> **ASSIGNED TASK**: In the listing below, find every line with the string "Forgotten" and pull it out.

> **ENTRIES SHOWN**:

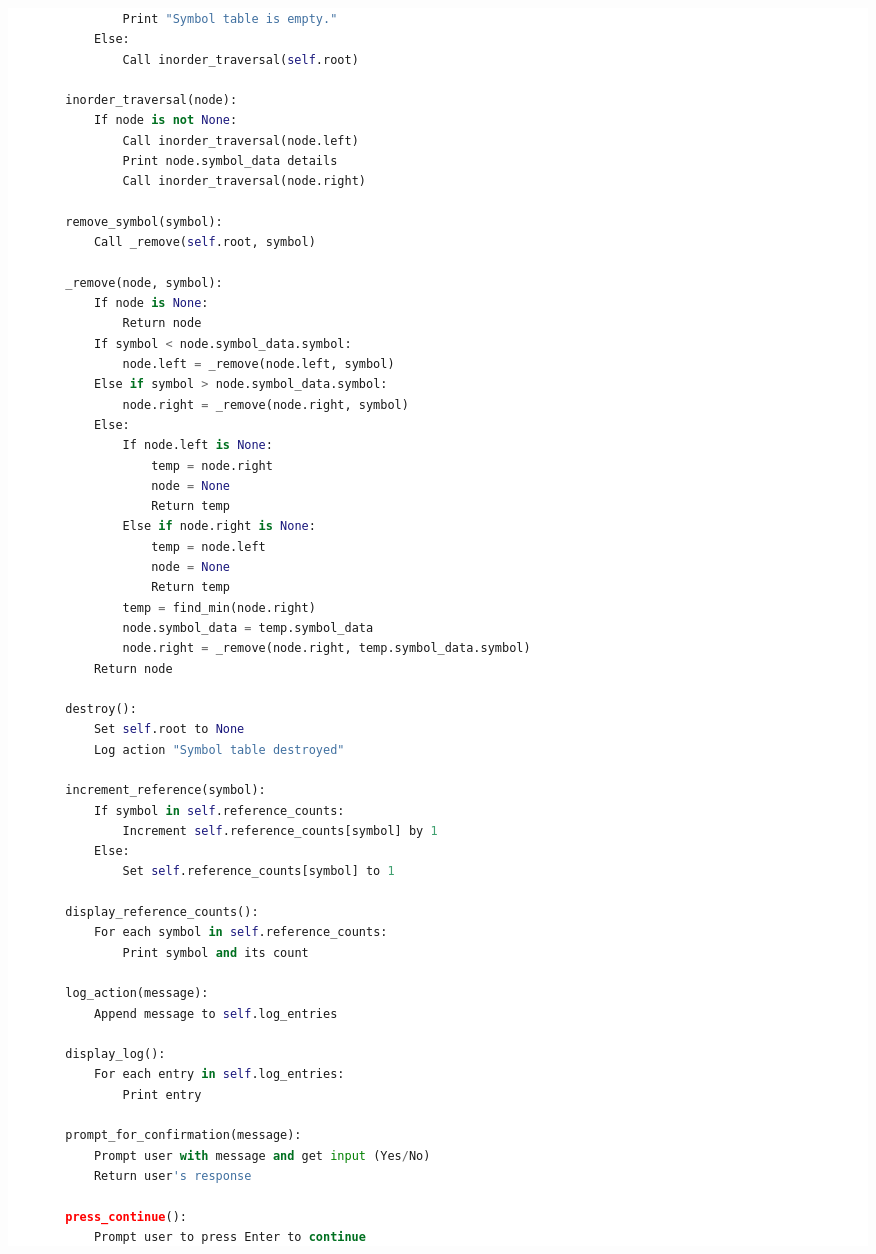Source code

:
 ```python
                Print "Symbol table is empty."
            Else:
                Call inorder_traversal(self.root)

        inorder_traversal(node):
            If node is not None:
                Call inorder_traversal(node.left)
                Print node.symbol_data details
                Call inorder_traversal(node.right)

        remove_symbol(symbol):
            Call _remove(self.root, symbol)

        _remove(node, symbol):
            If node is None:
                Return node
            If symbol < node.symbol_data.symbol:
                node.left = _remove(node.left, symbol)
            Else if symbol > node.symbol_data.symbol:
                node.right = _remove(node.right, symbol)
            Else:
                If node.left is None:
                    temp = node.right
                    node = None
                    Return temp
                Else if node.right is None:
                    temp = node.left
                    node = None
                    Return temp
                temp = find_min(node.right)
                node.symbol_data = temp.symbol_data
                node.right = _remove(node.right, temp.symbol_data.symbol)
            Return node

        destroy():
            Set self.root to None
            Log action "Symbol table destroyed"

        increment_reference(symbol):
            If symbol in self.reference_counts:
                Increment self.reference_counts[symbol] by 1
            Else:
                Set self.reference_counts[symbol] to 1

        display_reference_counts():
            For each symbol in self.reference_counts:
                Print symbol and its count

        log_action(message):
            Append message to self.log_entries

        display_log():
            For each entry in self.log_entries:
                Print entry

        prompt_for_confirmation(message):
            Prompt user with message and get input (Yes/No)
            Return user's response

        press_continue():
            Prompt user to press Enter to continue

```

---

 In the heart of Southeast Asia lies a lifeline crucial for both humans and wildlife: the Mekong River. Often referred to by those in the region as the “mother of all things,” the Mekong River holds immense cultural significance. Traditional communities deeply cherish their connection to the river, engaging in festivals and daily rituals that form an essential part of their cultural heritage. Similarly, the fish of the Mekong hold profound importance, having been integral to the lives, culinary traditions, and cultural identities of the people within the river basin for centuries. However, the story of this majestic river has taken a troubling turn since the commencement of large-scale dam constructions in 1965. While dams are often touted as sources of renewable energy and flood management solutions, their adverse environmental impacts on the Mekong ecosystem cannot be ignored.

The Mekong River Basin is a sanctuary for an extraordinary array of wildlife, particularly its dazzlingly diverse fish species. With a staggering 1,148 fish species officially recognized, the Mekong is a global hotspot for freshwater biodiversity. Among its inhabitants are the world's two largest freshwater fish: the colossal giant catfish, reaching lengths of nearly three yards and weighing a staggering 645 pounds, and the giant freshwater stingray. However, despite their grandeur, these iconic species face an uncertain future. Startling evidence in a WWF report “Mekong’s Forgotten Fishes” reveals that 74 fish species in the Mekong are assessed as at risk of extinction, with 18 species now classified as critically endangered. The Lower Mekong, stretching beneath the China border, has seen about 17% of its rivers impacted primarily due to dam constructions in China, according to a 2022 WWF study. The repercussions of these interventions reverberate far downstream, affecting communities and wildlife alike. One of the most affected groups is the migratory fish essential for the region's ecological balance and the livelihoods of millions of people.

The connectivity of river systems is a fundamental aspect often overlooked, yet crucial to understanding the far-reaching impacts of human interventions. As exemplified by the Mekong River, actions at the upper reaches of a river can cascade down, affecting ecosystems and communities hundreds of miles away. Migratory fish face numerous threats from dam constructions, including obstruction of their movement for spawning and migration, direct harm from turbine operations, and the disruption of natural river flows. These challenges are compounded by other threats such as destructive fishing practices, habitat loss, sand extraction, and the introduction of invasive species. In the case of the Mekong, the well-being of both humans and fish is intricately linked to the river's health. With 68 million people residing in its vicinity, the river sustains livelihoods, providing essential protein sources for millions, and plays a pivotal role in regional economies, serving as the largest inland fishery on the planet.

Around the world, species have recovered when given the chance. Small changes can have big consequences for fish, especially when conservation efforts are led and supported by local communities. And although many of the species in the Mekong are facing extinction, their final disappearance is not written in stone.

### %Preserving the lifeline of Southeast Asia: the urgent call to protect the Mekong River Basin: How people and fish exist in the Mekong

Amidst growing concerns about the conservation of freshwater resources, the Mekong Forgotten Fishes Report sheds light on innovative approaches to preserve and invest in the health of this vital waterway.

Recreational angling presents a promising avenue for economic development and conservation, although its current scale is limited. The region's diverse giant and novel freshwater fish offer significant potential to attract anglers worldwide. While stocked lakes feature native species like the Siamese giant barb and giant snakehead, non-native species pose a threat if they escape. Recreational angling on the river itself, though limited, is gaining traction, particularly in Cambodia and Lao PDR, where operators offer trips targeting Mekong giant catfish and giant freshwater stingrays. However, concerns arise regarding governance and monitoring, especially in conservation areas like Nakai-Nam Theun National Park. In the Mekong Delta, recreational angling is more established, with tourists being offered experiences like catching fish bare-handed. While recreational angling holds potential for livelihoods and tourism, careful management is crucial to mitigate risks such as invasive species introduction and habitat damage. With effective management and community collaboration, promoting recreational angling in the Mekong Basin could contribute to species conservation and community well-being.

> **RESPONSE BOX**:
The Mekong River Basin is a sanctuary for an extraordinary array of wildlife, particularly its dazzlingly diverse fish species. With a staggering 1,148 fish species officially recognized, the Mekong is a global hotspot for freshwater biodiversity. Among its inhabitants are the world's two largest freshwater fish: the colossal giant catfish, reaching lengths of nearly three yards and weighing a staggering 645 pounds, and the giant freshwater stingray. However, despite their grandeur, these iconic species face an uncertain future. Startling evidence in a WWF report “Mekong’s Forgotten Fishes” reveals that 74 fish species in the Mekong are assessed as at risk of extinction, with 18 species now classified as critically endangered. The Lower Mekong, stretching beneath the China border, has seen about 17% of its rivers impacted primarily due to dam constructions in China, according to a 2022 WWF study. The repercussions of these interventions reverberate far downstream, affecting communities and wildlife alike. One of the most affected groups is the migratory fish essential for the region's ecological balance and the livelihoods of millions of people.
Amidst growing concerns about the conservation of freshwater resources, the Mekong Forgotten Fishes Report sheds light on innovative approaches to preserve and invest in the health of this vital waterway.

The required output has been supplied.